Once of the “wow” features of Google Now, is that at any time on this screen, you can say, ”Google” and it will start listening to your commands. Alternatively, clicking the microphone on the home screen brings you to the same place. I’ve asked questions like, “How tall is Barack Obama?” It delayed a second, they audibly replied into my headset, “Barack Obama is 6′ 1” tall.” Pretty slick! I then asked “How much wood could a woodchuck chuck if a woodchuck could chuck wood?” It simply returned a Google search result. It doesn’t get everything right, but it is an exciting technology move. If this was configurable, I’d guess that Star Trek fans would want their phone to respond to “Computer.”

This is nice and handy, but I have two problems with this. First, it just seems that Google is getting a little too cozy examining my information for the purpose of tailoring a screen to me. They say the data is secure, but it’s securely on THEIR servers rather than my phone or my computer. My other problem with it is that it opens slowly. It usually takes 4-5 seconds to populate the screen, but sometimes longer. If this is something that I should be able to pull up at any time to show information I want “Now”, then it should be as responsive as the notification screen. It’s not.

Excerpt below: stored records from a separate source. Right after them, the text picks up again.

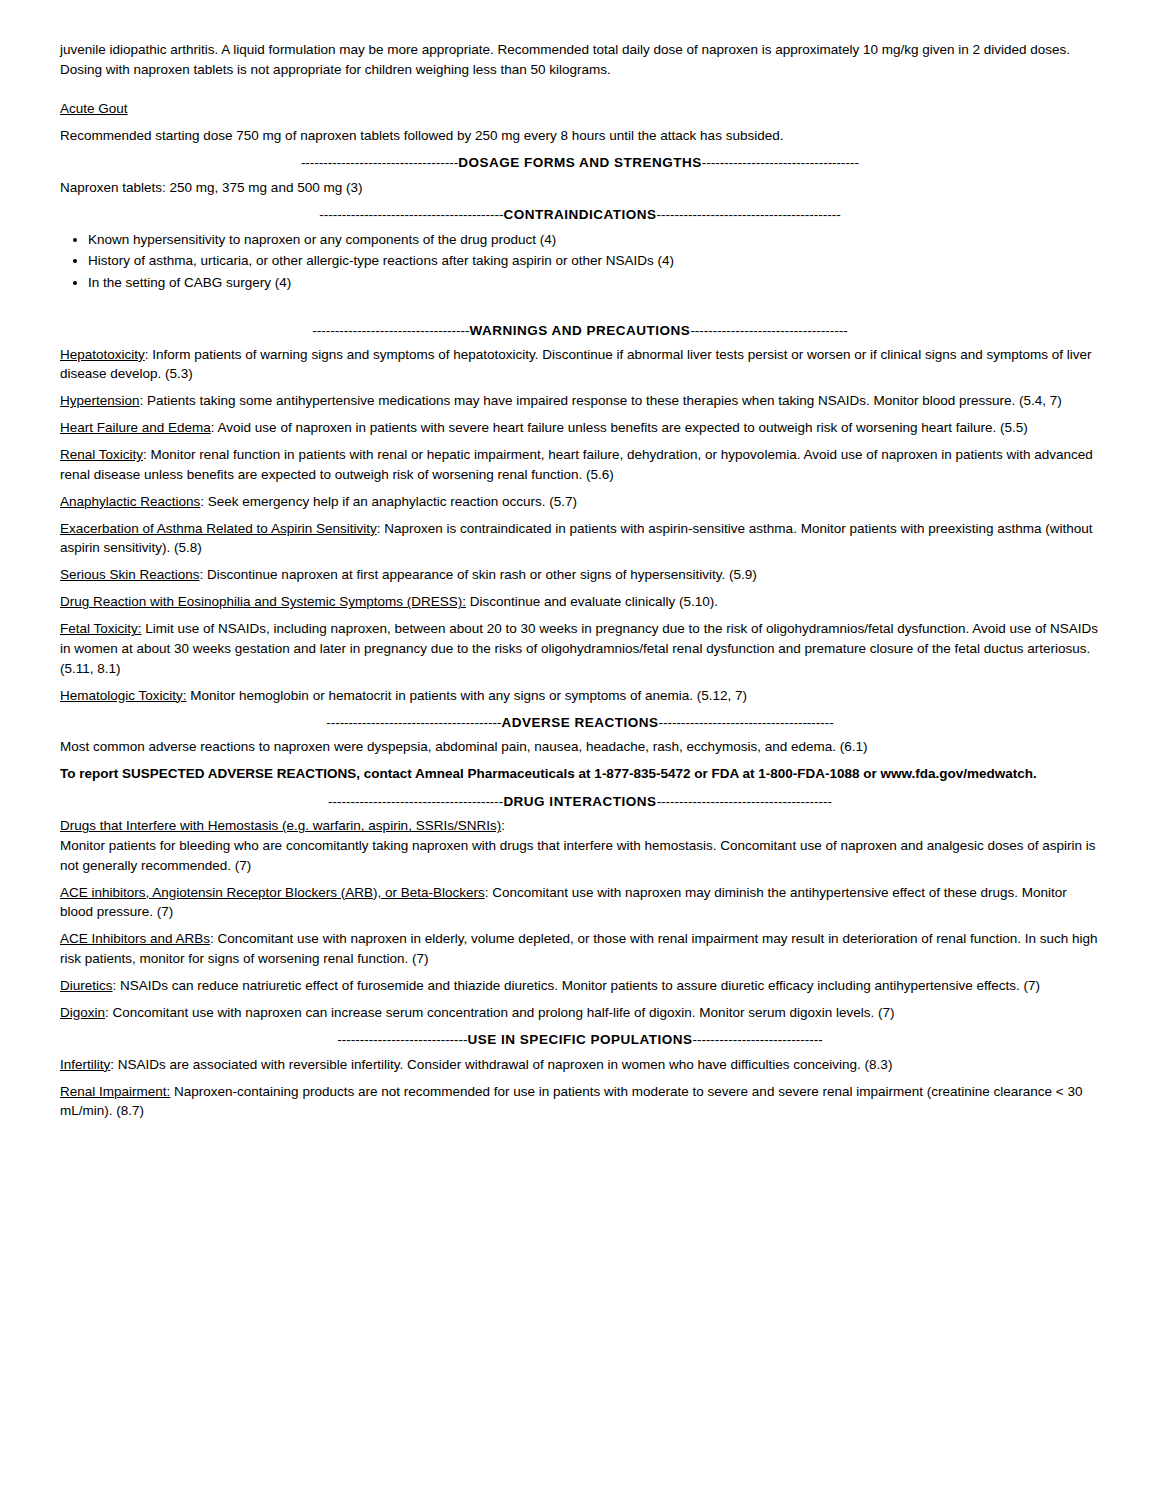juvenile idiopathic arthritis. A liquid formulation may be more appropriate. Recommended total daily dose of naproxen is approximately 10 mg/kg given in 2 divided doses. Dosing with naproxen tablets is not appropriate for children weighing less than 50 kilograms.
Acute Gout
Recommended starting dose 750 mg of naproxen tablets followed by 250 mg every 8 hours until the attack has subsided.
-----------------------------------DOSAGE FORMS AND STRENGTHS-----------------------------------
Naproxen tablets: 250 mg, 375 mg and 500 mg (3)
-----------------------------------------CONTRAINDICATIONS-----------------------------------------
Known hypersensitivity to naproxen or any components of the drug product (4)
History of asthma, urticaria, or other allergic-type reactions after taking aspirin or other NSAIDs (4)
In the setting of CABG surgery (4)
-----------------------------------WARNINGS AND PRECAUTIONS-----------------------------------
Hepatotoxicity: Inform patients of warning signs and symptoms of hepatotoxicity. Discontinue if abnormal liver tests persist or worsen or if clinical signs and symptoms of liver disease develop. (5.3)
Hypertension: Patients taking some antihypertensive medications may have impaired response to these therapies when taking NSAIDs. Monitor blood pressure. (5.4, 7)
Heart Failure and Edema: Avoid use of naproxen in patients with severe heart failure unless benefits are expected to outweigh risk of worsening heart failure. (5.5)
Renal Toxicity: Monitor renal function in patients with renal or hepatic impairment, heart failure, dehydration, or hypovolemia. Avoid use of naproxen in patients with advanced renal disease unless benefits are expected to outweigh risk of worsening renal function. (5.6)
Anaphylactic Reactions: Seek emergency help if an anaphylactic reaction occurs. (5.7)
Exacerbation of Asthma Related to Aspirin Sensitivity: Naproxen is contraindicated in patients with aspirin-sensitive asthma. Monitor patients with preexisting asthma (without aspirin sensitivity). (5.8)
Serious Skin Reactions: Discontinue naproxen at first appearance of skin rash or other signs of hypersensitivity. (5.9)
Drug Reaction with Eosinophilia and Systemic Symptoms (DRESS): Discontinue and evaluate clinically (5.10).
Fetal Toxicity: Limit use of NSAIDs, including naproxen, between about 20 to 30 weeks in pregnancy due to the risk of oligohydramnios/fetal dysfunction. Avoid use of NSAIDs in women at about 30 weeks gestation and later in pregnancy due to the risks of oligohydramnios/fetal renal dysfunction and premature closure of the fetal ductus arteriosus. (5.11, 8.1)
Hematologic Toxicity: Monitor hemoglobin or hematocrit in patients with any signs or symptoms of anemia. (5.12, 7)
---------------------------------------ADVERSE REACTIONS---------------------------------------
Most common adverse reactions to naproxen were dyspepsia, abdominal pain, nausea, headache, rash, ecchymosis, and edema. (6.1)
To report SUSPECTED ADVERSE REACTIONS, contact Amneal Pharmaceuticals at 1-877-835-5472 or FDA at 1-800-FDA-1088 or www.fda.gov/medwatch.
---------------------------------------DRUG INTERACTIONS---------------------------------------
Drugs that Interfere with Hemostasis (e.g. warfarin, aspirin, SSRIs/SNRIs):
Monitor patients for bleeding who are concomitantly taking naproxen with drugs that interfere with hemostasis. Concomitant use of naproxen and analgesic doses of aspirin is not generally recommended. (7)
ACE inhibitors, Angiotensin Receptor Blockers (ARB), or Beta-Blockers: Concomitant use with naproxen may diminish the antihypertensive effect of these drugs. Monitor blood pressure. (7)
ACE Inhibitors and ARBs: Concomitant use with naproxen in elderly, volume depleted, or those with renal impairment may result in deterioration of renal function. In such high risk patients, monitor for signs of worsening renal function. (7)
Diuretics: NSAIDs can reduce natriuretic effect of furosemide and thiazide diuretics. Monitor patients to assure diuretic efficacy including antihypertensive effects. (7)
Digoxin: Concomitant use with naproxen can increase serum concentration and prolong half-life of digoxin. Monitor serum digoxin levels. (7)
-----------------------------USE IN SPECIFIC POPULATIONS-----------------------------
Infertility: NSAIDs are associated with reversible infertility. Consider withdrawal of naproxen in women who have difficulties conceiving. (8.3)
Renal Impairment: Naproxen-containing products are not recommended for use in patients with moderate to severe and severe renal impairment (creatinine clearance < 30 mL/min). (8.7)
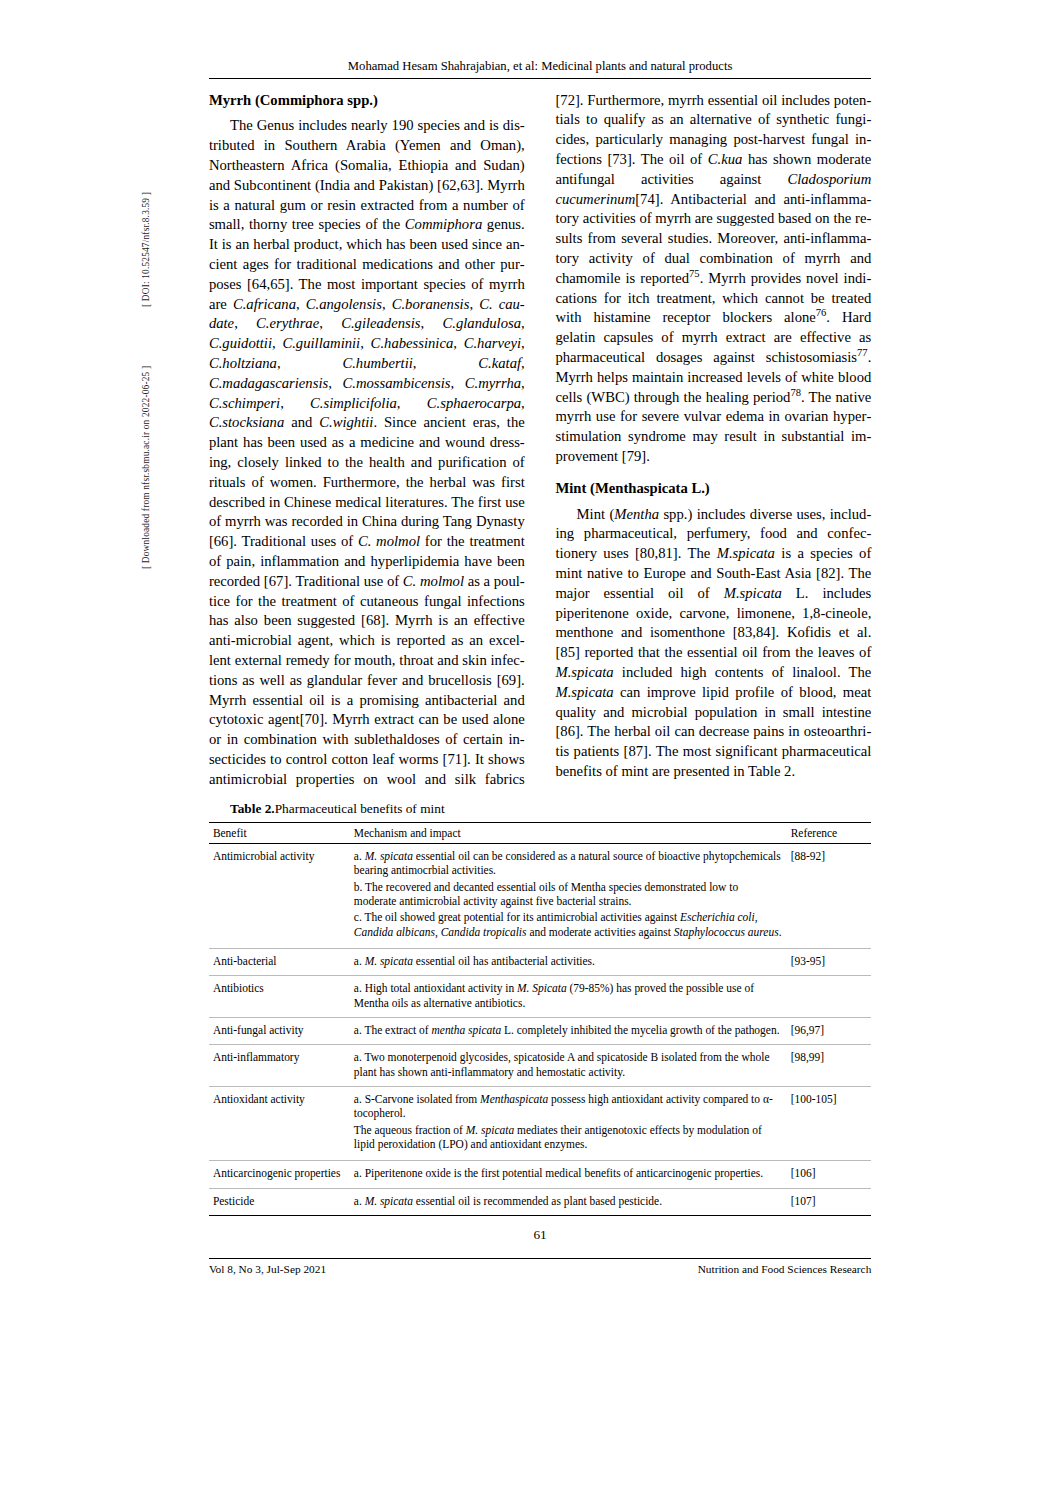[ DOI: 10.52547/nfsr.8.3.59 ]
[ Downloaded from nfsr.sbmu.ac.ir on 2022-06-25 ]
Mohamad Hesam Shahrajabian, et al: Medicinal plants and natural products
Myrrh (Commiphora spp.)
The Genus includes nearly 190 species and is distributed in Southern Arabia (Yemen and Oman), Northeastern Africa (Somalia, Ethiopia and Sudan) and Subcontinent (India and Pakistan) [62,63]. Myrrh is a natural gum or resin extracted from a number of small, thorny tree species of the Commiphora genus. It is an herbal product, which has been used since ancient ages for traditional medications and other purposes [64,65]. The most important species of myrrh are C.africana, C.angolensis, C.boranensis, C. caudate, C.erythrae, C.gileadensis, C.glandulosa, C.guidottii, C.guillaminii, C.habessinica, C.harveyi, C.holtziana, C.humbertii, C.kataf, C.madagascariensis, C.mossambicensis, C.myrrha, C.schimperi, C.simplicifolia, C.sphaerocarpa, C.stocksiana and C.wightii. Since ancient eras, the plant has been used as a medicine and wound dressing, closely linked to the health and purification of rituals of women. Furthermore, the herbal was first described in Chinese medical literatures. The first use of myrrh was recorded in China during Tang Dynasty [66]. Traditional uses of C. molmol for the treatment of pain, inflammation and hyperlipidemia have been recorded [67]. Traditional use of C. molmol as a poultice for the treatment of cutaneous fungal infections has also been suggested [68]. Myrrh is an effective anti-microbial agent, which is reported as an excellent external remedy for mouth, throat and skin infections as well as glandular fever and brucellosis [69]. Myrrh essential oil is a promising antibacterial and cytotoxic agent[70]. Myrrh extract can be used alone or in combination with sublethaldoses of certain insecticides to control cotton leaf worms [71]. It shows antimicrobial properties on wool and silk fabrics [72]. Furthermore, myrrh essential oil includes potentials to qualify as an alternative of synthetic fungicides, particularly managing post-harvest fungal infections [73]. The oil of C.kua has shown moderate antifungal activities against Cladosporium cucumerinum[74]. Antibacterial and anti-inflammatory activities of myrrh are suggested based on the results from several studies. Moreover, anti-inflammatory activity of dual combination of myrrh and chamomile is reported75. Myrrh provides novel indications for itch treatment, which cannot be treated with histamine receptor blockers alone76. Hard gelatin capsules of myrrh extract are effective as pharmaceutical dosages against schistosomiasis77. Myrrh helps maintain increased levels of white blood cells (WBC) through the healing period78. The native myrrh use for severe vulvar edema in ovarian hyperstimulation syndrome may result in substantial improvement [79].
Mint (Menthaspicata L.)
Mint (Mentha spp.) includes diverse uses, including pharmaceutical, perfumery, food and confectionery uses [80,81]. The M.spicata is a species of mint native to Europe and South-East Asia [82]. The major essential oil of M.spicata L. includes piperitenone oxide, carvone, limonene, 1,8-cineole, menthone and isomenthone [83,84]. Kofidis et al. [85] reported that the essential oil from the leaves of M.spicata included high contents of linalool. The M.spicata can improve lipid profile of blood, meat quality and microbial population in small intestine [86]. The herbal oil can decrease pains in osteoarthritis patients [87]. The most significant pharmaceutical benefits of mint are presented in Table 2.
Table 2. Pharmaceutical benefits of mint
| Benefit | Mechanism and impact | Reference |
| --- | --- | --- |
| Antimicrobial activity | a. M. spicata essential oil can be considered as a natural source of bioactive phytopchemicals bearing antimocrbial activities. b. The recovered and decanted essential oils of Mentha species demonstrated low to moderate antimicrobial activity against five bacterial strains. c. The oil showed great potential for its antimicrobial activities against Escherichia coli , Candida albicans , Candida tropicalis and moderate activities against Staphylococcus aureus . | [88-92] |
| Anti-bacterial | a. M. spicata essential oil has antibacterial activities. | [93-95] |
| Antibiotics | a. High total antioxidant activity in M. Spicata (79-85%) has proved the possible use of Mentha oils as alternative antibiotics. | |
| Anti-fungal activity | a. The extract of mentha spicata L. completely inhibited the mycelia growth of the pathogen. | [96,97] |
| Anti-inflammatory | a. Two monoterpenoid glycosides, spicatoside A and spicatoside B isolated from the whole plant has shown anti-inflammatory and hemostatic activity. | [98,99] |
| Antioxidant activity | a. S-Carvone isolated from Menthaspicata possess high antioxidant activity compared to α-tocopherol. The aqueous fraction of M. spicata mediates their antigenotoxic effects by modulation of lipid peroxidation (LPO) and antioxidant enzymes. | [100-105] |
| Anticarcinogenic properties | a. Piperitenone oxide is the first potential medical benefits of anticarcinogenic properties. | [106] |
| Pesticide | a. M. spicata essential oil is recommended as plant based pesticide. | [107] |
61
Vol 8, No 3, Jul-Sep 2021 Nutrition and Food Sciences Research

The “not so good” changes? Personally, I load multiple apps onto my phone that do similar things. I have Firefox, plus the default browser. I also have several apps for displaying pictures. I don’t want a default app for these things, so I’m content to choose one each time I tap a link or picture to open. However with Jelly Bean, I have to tap TWICE. Once to choose the app, a second time to choose “Just once.” I used to just click the app icon, only checking “Make default” if I didn’t want to see this choice again. I think this is a step back.

My thoughts are simple. The updates to Android that manifested in Jelly Bean are mostly very welcome, and overall I prefer Jelly Bean over Ice Cream Sandwich, for Google at the very least did a great job with the performance improvements. However, there are a few things that I preferred with ICS, such as what I described above. Is it better than iOS now? Well, that’s a debate I’d rather not get into. However, Android has definitely matured to become a major competitor in the market. Much more so with Jelly Bean.